Requirement 1 —
According to the LimeWire file-sharing article, on which day of the week do LimeWire searches spike?
Requirement 2 —
Name each firm or service that the LimeWire file-sharing article credits as the source of a finding.

Supplied text —
In the meantime, downloaders keep ripping.
According to research firm BigChampagne, the software is more popular as a file-sharing tool than Napster in its heyday. In fact, it's almost as big as MySpace, with 70 million worldwide users--and can take up as much as 30 percent to 40 percent of the world's Internet traffic, according to bandwidth-measurement firm CacheLogic.
Staying on top of the download buzz, Yahoo! knows what you're up to over the weekend. Despite pleas from music retailers and the RIAA, you're busy stocking up your digital library with free music. Especially on Saturdays. Speaking of which, the recording industry found a new foil this weekend when it announced it would be suing file-sharing software company LimeWire. Already one of Yahoo's top search terms, queries on the file swapper soared.
But the rise in LimeWire buzz wasn't the result of possible legal battles. Interest in the software has everything to do with the day of the week, because when Yahoo Buzz examined the data on LimeWire, they found an interesting graph documenting exactly when downloading heats up (graphic above).
Every spike on the graph above corresponds with a Saturday, the favorite day of the week for music pirates. Like clockwork, searches on LimeWire recede with the start of the work week only to pick back up again each and every Saturday.
I guess Saturday must be music day..cleansing us from all those dysfuntional viral video YouTube viewings we got emailed while at work.

Collected data —
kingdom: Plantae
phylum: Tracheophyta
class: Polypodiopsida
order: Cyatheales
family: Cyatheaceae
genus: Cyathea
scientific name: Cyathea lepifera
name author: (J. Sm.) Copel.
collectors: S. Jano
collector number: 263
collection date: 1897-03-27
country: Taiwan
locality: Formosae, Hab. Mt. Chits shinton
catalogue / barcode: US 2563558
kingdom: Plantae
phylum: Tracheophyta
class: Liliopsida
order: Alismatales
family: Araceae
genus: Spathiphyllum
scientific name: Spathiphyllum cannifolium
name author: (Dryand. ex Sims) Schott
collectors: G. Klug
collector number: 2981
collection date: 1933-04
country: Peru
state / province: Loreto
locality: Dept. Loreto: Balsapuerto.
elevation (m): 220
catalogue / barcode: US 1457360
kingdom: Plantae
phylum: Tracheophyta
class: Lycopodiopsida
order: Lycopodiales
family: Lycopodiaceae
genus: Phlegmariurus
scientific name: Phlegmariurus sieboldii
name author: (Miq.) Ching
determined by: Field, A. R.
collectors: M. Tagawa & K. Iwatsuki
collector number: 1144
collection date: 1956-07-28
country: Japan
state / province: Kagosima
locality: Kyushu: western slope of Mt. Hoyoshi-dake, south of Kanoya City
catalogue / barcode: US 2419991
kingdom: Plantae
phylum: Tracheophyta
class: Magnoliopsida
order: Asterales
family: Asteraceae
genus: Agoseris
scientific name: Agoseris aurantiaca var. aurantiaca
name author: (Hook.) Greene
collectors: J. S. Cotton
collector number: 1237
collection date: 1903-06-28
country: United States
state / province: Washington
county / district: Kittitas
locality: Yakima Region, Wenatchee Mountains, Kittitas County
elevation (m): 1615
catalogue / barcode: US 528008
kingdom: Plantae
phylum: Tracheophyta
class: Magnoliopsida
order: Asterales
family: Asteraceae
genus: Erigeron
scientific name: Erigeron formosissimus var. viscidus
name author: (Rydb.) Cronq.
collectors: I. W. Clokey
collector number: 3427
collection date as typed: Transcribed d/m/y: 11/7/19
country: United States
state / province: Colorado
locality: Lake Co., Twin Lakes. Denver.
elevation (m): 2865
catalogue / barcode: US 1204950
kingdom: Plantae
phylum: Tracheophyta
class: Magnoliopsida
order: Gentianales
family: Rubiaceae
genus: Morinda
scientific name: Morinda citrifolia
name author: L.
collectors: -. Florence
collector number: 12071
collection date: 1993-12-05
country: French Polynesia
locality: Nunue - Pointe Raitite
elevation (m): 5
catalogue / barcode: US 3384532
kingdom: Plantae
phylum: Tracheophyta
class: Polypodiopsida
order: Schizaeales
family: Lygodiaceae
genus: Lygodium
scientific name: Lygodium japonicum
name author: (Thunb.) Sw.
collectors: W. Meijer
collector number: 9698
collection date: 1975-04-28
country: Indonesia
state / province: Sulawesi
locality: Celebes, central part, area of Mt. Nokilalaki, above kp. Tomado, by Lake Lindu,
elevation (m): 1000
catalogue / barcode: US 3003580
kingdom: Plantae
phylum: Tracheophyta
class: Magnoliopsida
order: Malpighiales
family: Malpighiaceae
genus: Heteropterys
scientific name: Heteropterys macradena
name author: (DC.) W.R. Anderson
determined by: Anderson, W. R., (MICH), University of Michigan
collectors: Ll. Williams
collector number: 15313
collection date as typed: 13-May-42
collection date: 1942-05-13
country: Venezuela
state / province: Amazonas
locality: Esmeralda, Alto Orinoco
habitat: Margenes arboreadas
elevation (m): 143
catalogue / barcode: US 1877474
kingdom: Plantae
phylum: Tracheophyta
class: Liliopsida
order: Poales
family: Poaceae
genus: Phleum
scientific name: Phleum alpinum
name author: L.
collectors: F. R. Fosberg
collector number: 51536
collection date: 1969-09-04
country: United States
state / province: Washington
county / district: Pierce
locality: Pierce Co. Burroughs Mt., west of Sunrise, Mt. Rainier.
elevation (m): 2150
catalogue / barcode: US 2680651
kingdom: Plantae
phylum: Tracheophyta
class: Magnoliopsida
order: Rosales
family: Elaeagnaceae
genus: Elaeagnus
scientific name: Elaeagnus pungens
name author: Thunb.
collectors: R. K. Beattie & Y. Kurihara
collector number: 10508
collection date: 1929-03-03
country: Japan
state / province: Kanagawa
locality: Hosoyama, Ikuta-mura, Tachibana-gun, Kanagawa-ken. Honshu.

Written solution 1 —
Saturday

Written solution 2 —
BigChampagne, CacheLogic, Yahoo Buzz